À FAIRE: Dans l'extrait ci-dessous sur la formation dans le bâtiment, relevez s'il vous plaît tous les sigles, chacun accompagné de la forme développée que le texte lui associe.

EXTRAIT DU TEXTE:
_____

Intervention de Jean Michelin

Mission commune d'information sur le fonctionnement des dispositifs de formation professionnelle — Réunion du 28 février 2007 : 1ère réunion
Audition de Mm. Jean Michelin directeur de la formation et benoît vanstavel responsable des relations avec le parlement de la fédération française du bâtiment

Jean Michelin :

a tout d'abord indiqué que 80 000 apprentis étaient actuellement en formation dans le bâtiment, l'objectif étant de porter ce nombre à 100 000 en 2012. Dans cette perspective, les systèmes de financement des centres de formation des apprentis (CFA) et des unités de formation par apprentissage (UFA) devront être revus.

Il a rappelé ensuite que le bâtiment était porteur d'une forte tradition de paritarisme : la gestion de l'apprentissage y est paritaire depuis 1945 et la formation continue s'y est développée de façon paritaire dès l'adoption de la loi du 16 juillet 1971. En outre, le bâtiment a décentralisé son système de formation continue dès 1971, en créant des antennes régionales et des associations régionales paritaires pour le développement de la formation professionnelle dans le bâtiment et les travaux publics (AREF-BTP). Le secteur est ainsi en mesure d'apporter un service très proche de la demande des employeurs et des salariés. Une étude récente du Centre d'études et de recherches sur les qualifications (Cereq) montre l'efficacité du service ainsi rendu dans le domaine de la formation continue aux 15 000 entreprises du bâtiment de plus de dix salariés, ainsi qu'aux 150 000 artisans ayant une moyenne de trois salariés et aux 140 000 artisans travaillant seuls.

Aujourd'hui, dans le bâtiment, 187 000 personnes bénéficient chaque année d'une action de formation continue, l'investissement des entreprises s'élevant à 260 millions d'euros, complétés pour certaines actions par des aides de l'Etat, du conseil régional ou du fonds social européen.

_____

ENTRÉES FOURNIES:
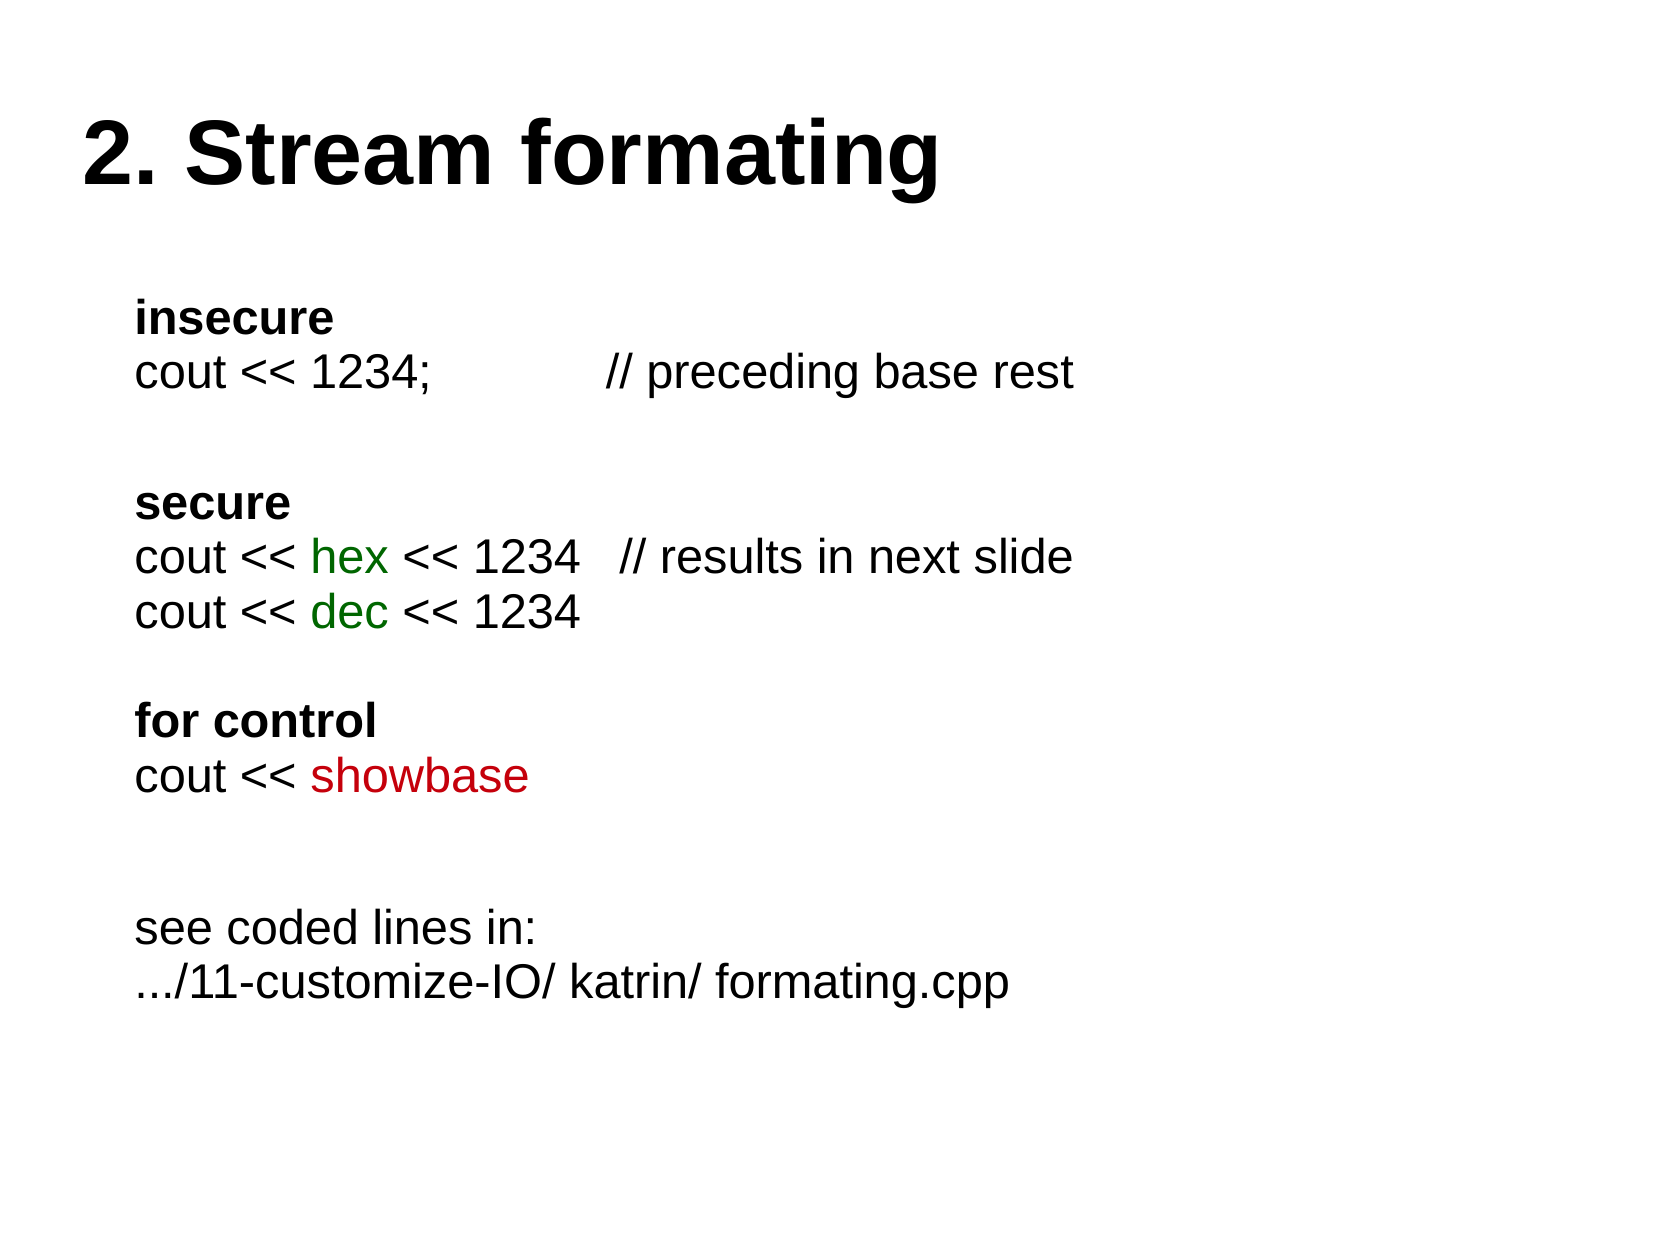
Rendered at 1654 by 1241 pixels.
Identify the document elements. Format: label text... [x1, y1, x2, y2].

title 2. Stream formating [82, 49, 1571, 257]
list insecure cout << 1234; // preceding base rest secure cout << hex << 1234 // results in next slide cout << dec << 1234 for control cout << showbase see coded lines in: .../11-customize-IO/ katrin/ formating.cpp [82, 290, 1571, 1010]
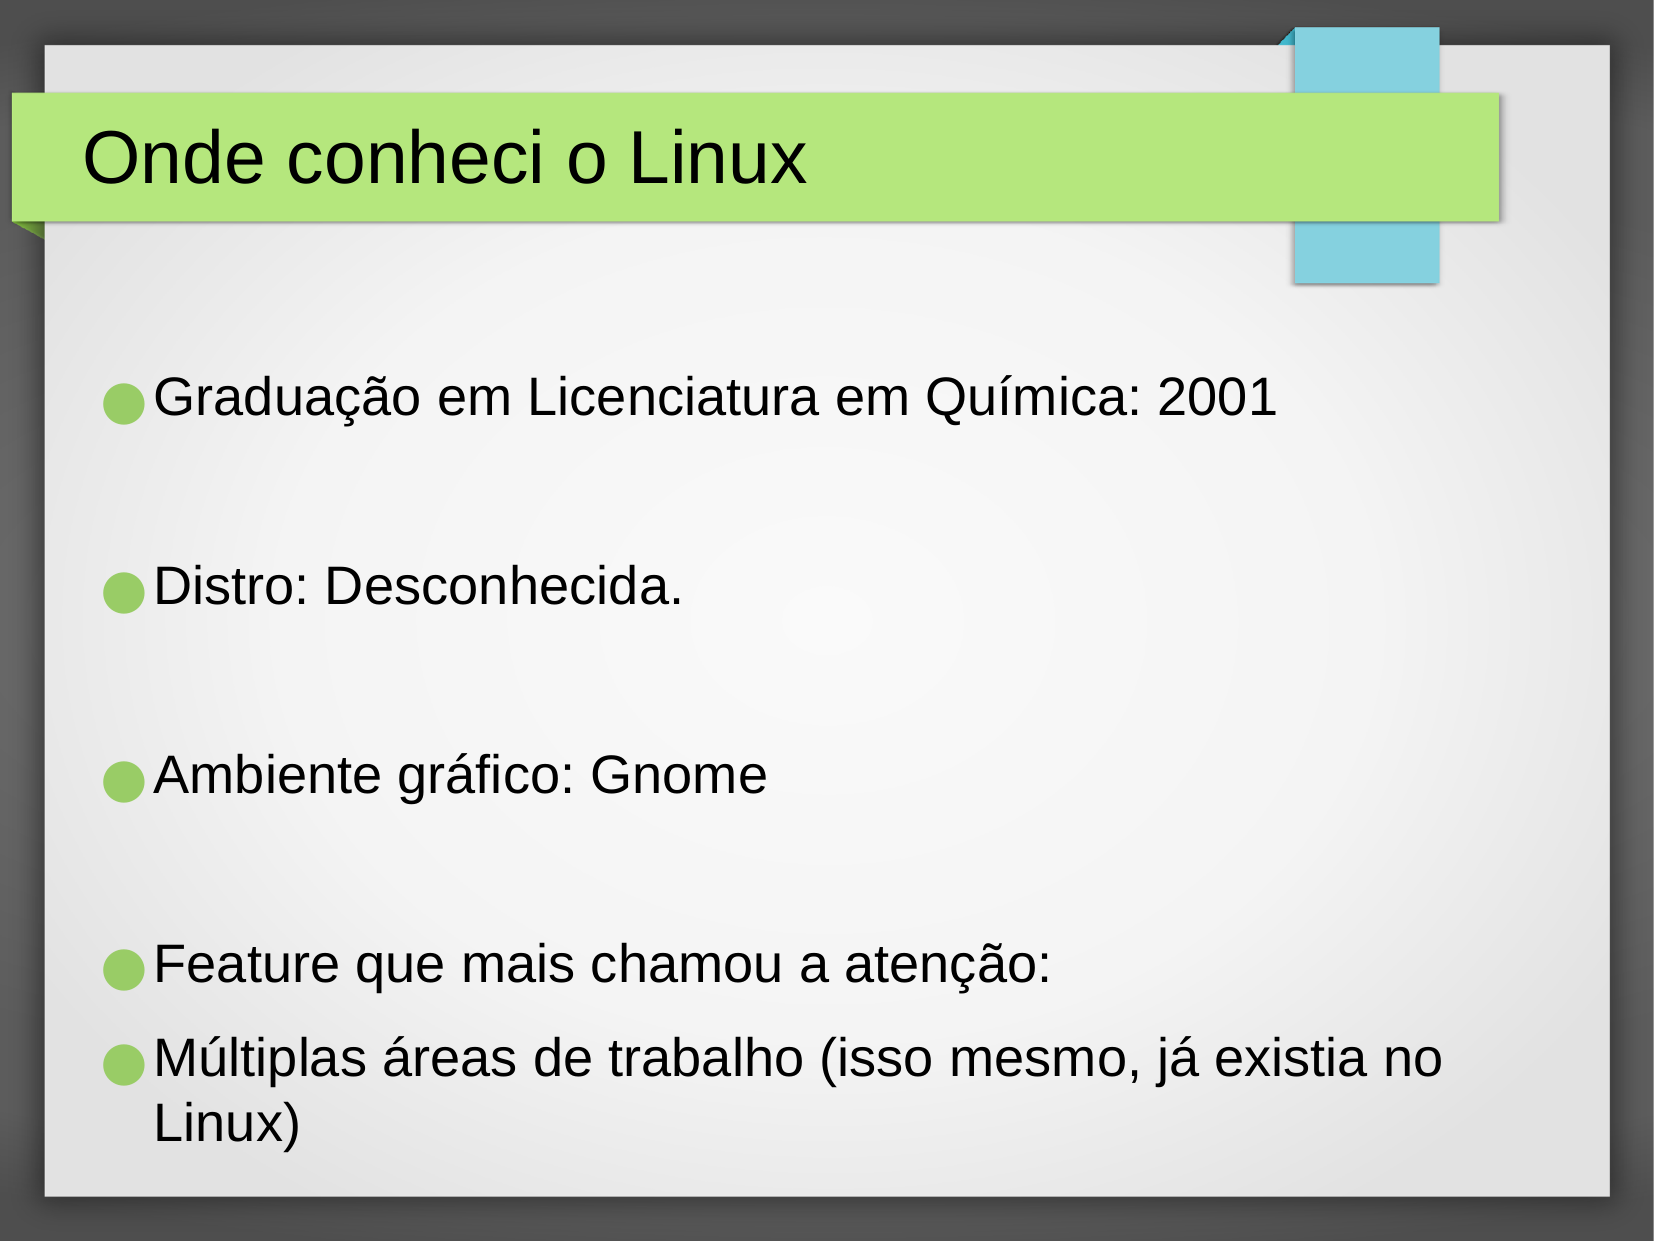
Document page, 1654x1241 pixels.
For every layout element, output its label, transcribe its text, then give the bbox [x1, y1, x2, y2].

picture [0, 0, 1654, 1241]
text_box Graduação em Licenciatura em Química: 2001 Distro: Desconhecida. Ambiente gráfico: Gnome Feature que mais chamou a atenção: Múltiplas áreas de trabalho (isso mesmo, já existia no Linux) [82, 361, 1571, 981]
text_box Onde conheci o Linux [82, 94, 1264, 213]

_____

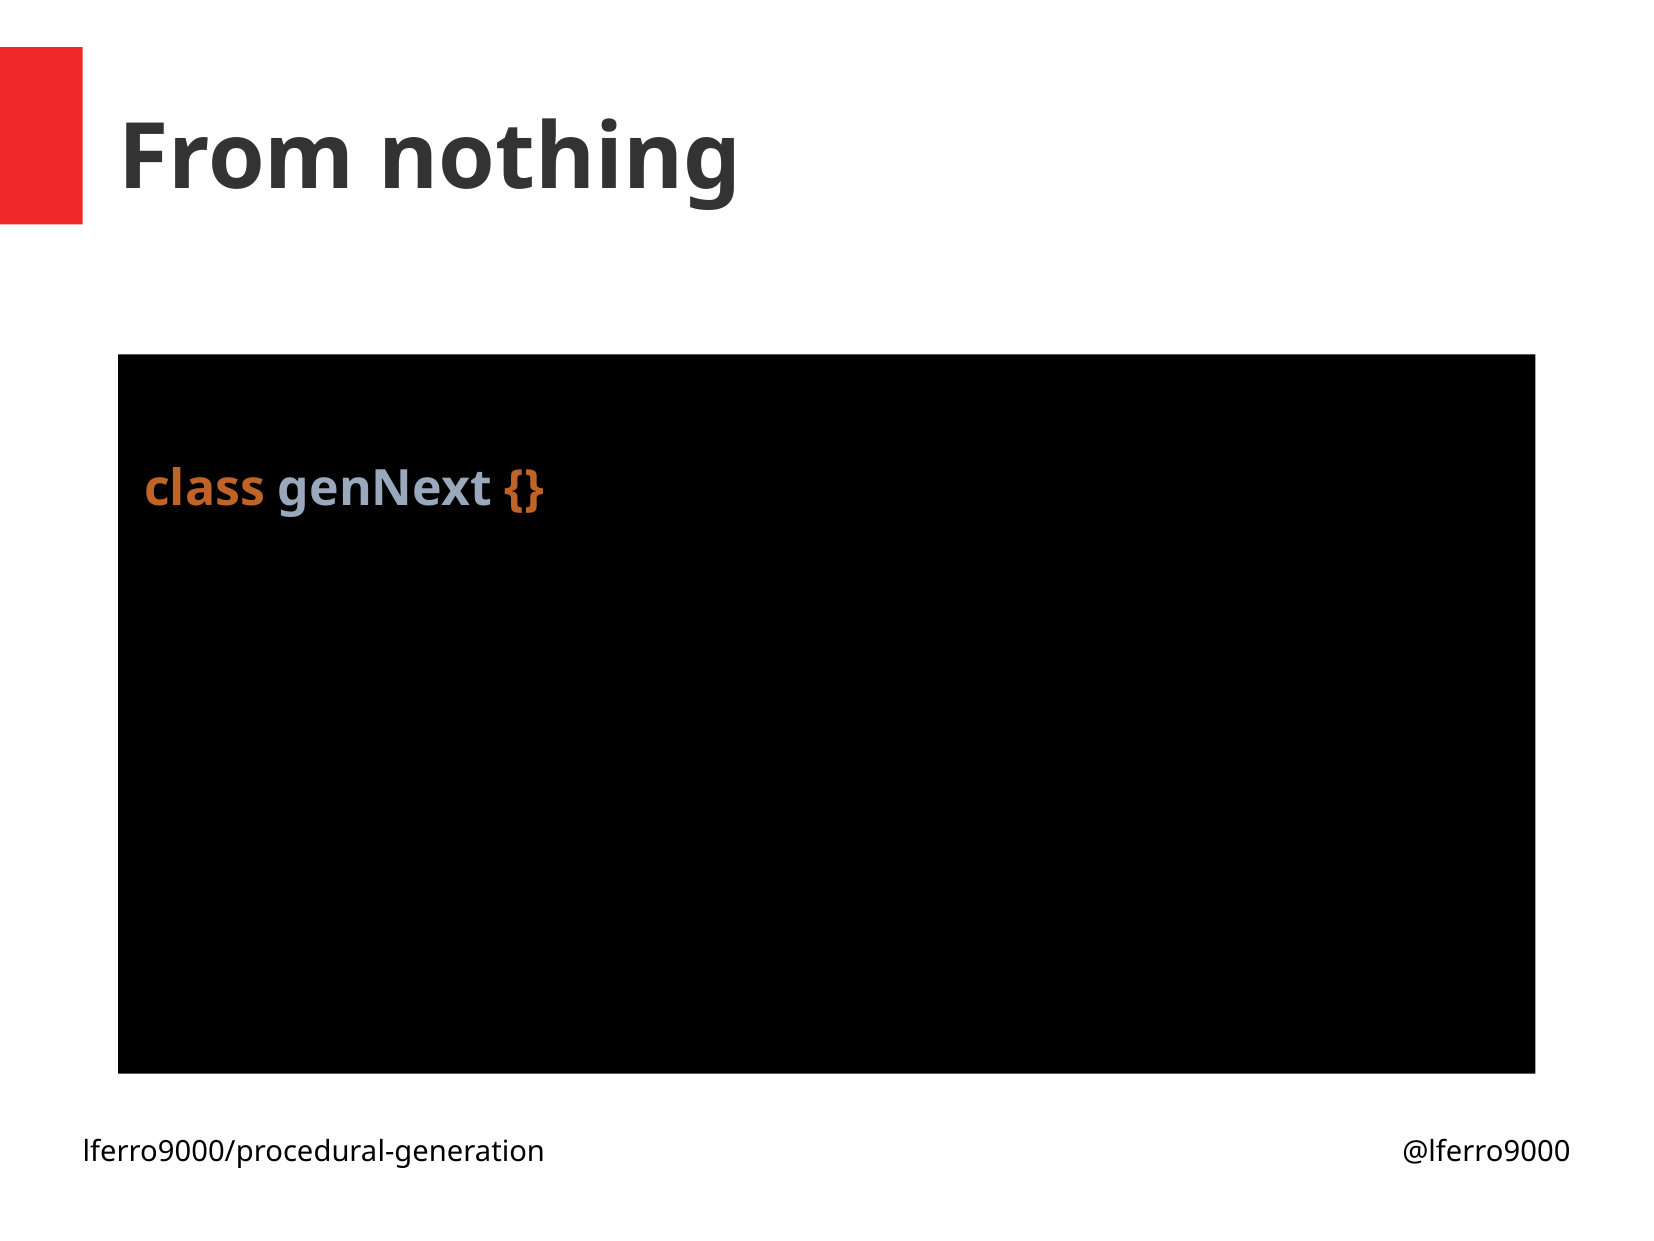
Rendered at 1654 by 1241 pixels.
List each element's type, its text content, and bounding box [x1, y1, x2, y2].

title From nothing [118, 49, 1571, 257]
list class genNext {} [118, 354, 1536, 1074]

_____

RÉSULTAT DE L'EXERCICE:
- CFA : centres de formation des apprentis
- UFA : unités de formation par apprentissage
- AREF-BTP : associations régionales paritaires pour le développement de la formation professionnelle dans le bâtiment et les travaux publics
- Cereq : Centre d'études et de recherches sur les qualifications